According to the State Statistics Committee, as of September 2021, the total population in Azerbaijan is 10,142,392 people.
By simple calculation, we find that 7.4 million people over 18 years old should live in the country, in other words, 7.4 million of potential voters. But on the eve of the parliamentary elections in February 2020, the chairman of Azerbaijan’s Central Election Commission, Mazahir Panahov, said that there are only 5.3 million voters in the country.
Where did more than two million people go? In order to clarify such a huge discrepancy in the numbers, JAMnews turned to experts.
“The margin of error in electoral lists reaches 12%”
Economic expert Togrul Veliyev is sure that there is no economic justification for such a clear discrepancy between the population and voters in the country:
“The problem you mentioned has existed for a long time. The reason is difficult to name.

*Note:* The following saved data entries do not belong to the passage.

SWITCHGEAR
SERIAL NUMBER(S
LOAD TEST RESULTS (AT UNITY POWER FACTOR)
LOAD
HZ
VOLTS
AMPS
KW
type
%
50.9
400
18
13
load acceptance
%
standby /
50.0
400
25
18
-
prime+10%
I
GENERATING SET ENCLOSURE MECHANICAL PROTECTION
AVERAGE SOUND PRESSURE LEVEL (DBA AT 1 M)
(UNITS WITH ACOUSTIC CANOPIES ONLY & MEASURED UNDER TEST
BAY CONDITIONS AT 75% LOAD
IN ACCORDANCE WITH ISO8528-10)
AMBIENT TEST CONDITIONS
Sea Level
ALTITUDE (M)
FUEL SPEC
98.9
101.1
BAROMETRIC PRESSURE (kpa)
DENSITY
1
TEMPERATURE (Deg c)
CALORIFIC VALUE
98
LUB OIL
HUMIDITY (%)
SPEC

There are many cases when people change their place of residence, leave the lists at one housing and exploitation department (Housing Department), but are in no hurry to be added to the lists at their new place of residence. Central Election Commission works with the lists at the local level. Sometimes these lists even include people who have already passed away.
Perhaps these people are no longer in the country and the voter lists are representative of the reality.
It should be borne in mind that many people in Azerbaijan do not live at their address of registration. In the meantime, I wonder how the population is counted in the state Statistics Committee. For example, according to official statistics, in Baku the population is growing very slowly, although in fact there are many times more people living in the capital.
Unfortunately, our population census is ineffective. Subsequently, the State Statistics Committee uses the results of this population census for other calculations. In other words, the very basis for important calculations has large errors.
As for the CEC lists, according to some studies, the margin of error in them reaches 12%.
There is another version explaining such a huge discrepancy in the figures of official statistics and the Central Election Commission. This is due to the work of the CEC itself. Thus, according to the law, the number of voters in electoral districts should be approximately equal. The population should be evenly distributed among them. Perhaps due to the reluctance to amend the lists of constituencies, the number of voters remains generally unchanged”.
“This is a managerial and administrative problem”
Expert Huseyn Babayev agrees with the latest version voiced by Togrul Veliyev.
Babayev said that according to the electoral code existing in Azerbaijan, every 5 years the Central Election Commission creates 125 constituencies for holding various elections and referendums.
As a rule, constituencies are created on the basis of average voter representation. The representation of voters in the country’s parliament is calculated by dividing the total number by the number of deputies. Milli Mejlis of Azerbaijan consists of 125 deputies.
At present, the average rate of voter representation in Azerbaijan is just over 40,000 people. Simply put, each member of parliament represents the interests of 40,000 voters.
“The issue of increasing the norm of representation in constituencies and the Milli Majlis has been raised many times. But the officials, as well as the CEC, are not interested in this”, Babayev said.
He noted that if there are 7.4 million voters in the country, now each deputy in parliament represents the interests of about 60,000 voters: “But if you believe the data of the Central Election Commission, this figure is only 42,000. That is, either the representation rate should be increased to 60,000 , or based on the current rate, there should be 185 deputies in parliament, not 125.
This is a purely managerial and administrative problem. I hope someday this issue will be resolved radically so that such absurd situations do not arise again”.